%%

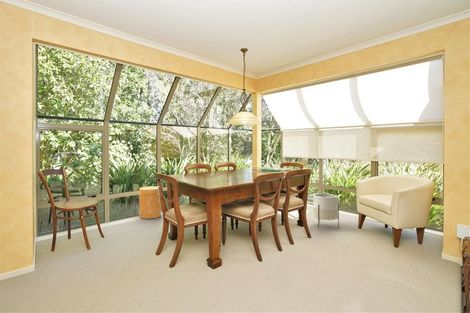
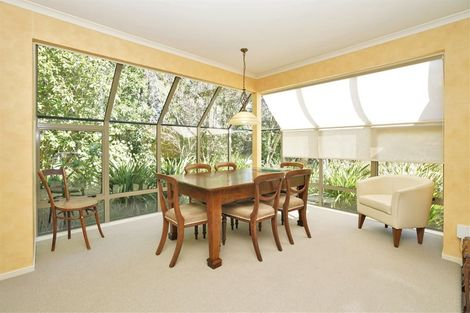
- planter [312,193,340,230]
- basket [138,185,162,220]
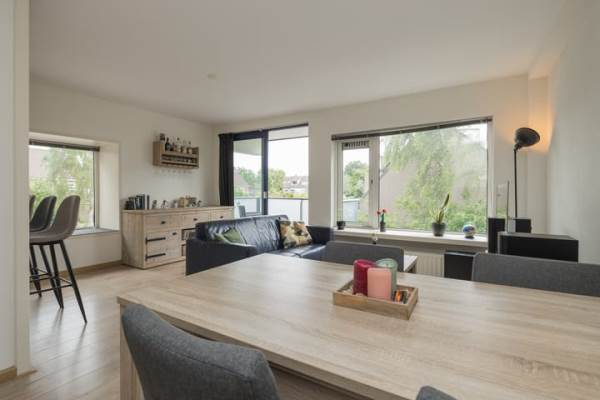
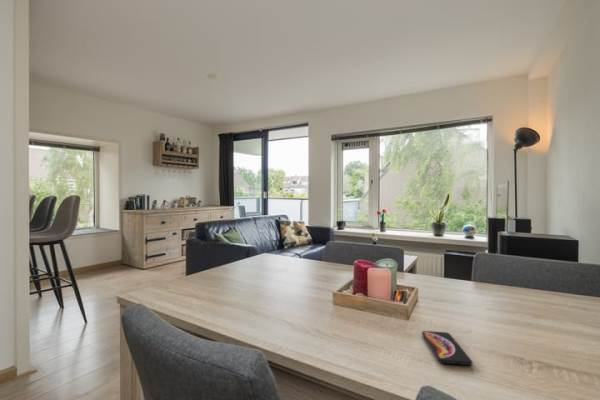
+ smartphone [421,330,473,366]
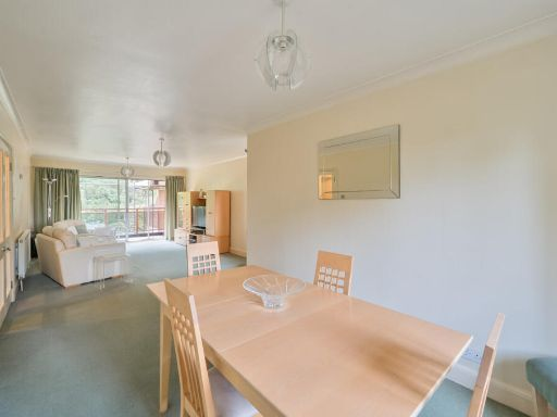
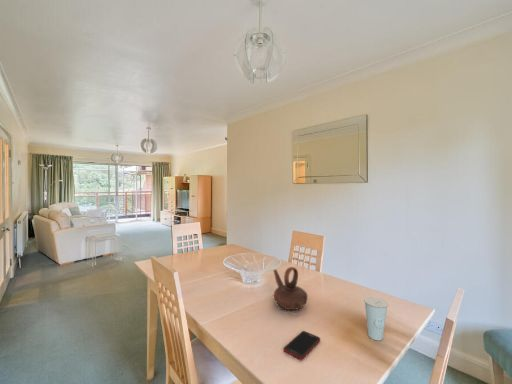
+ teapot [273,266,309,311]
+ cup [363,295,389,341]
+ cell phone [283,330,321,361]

%%

▶ **Problem**
Restate each entry word for word; pictures stay out of the copy.

▶ **Solution to this task**
- planter [312,193,340,230]
- basket [138,185,162,220]
+ smartphone [421,330,473,366]
+ teapot [273,266,309,311]
+ cup [363,295,389,341]
+ cell phone [283,330,321,361]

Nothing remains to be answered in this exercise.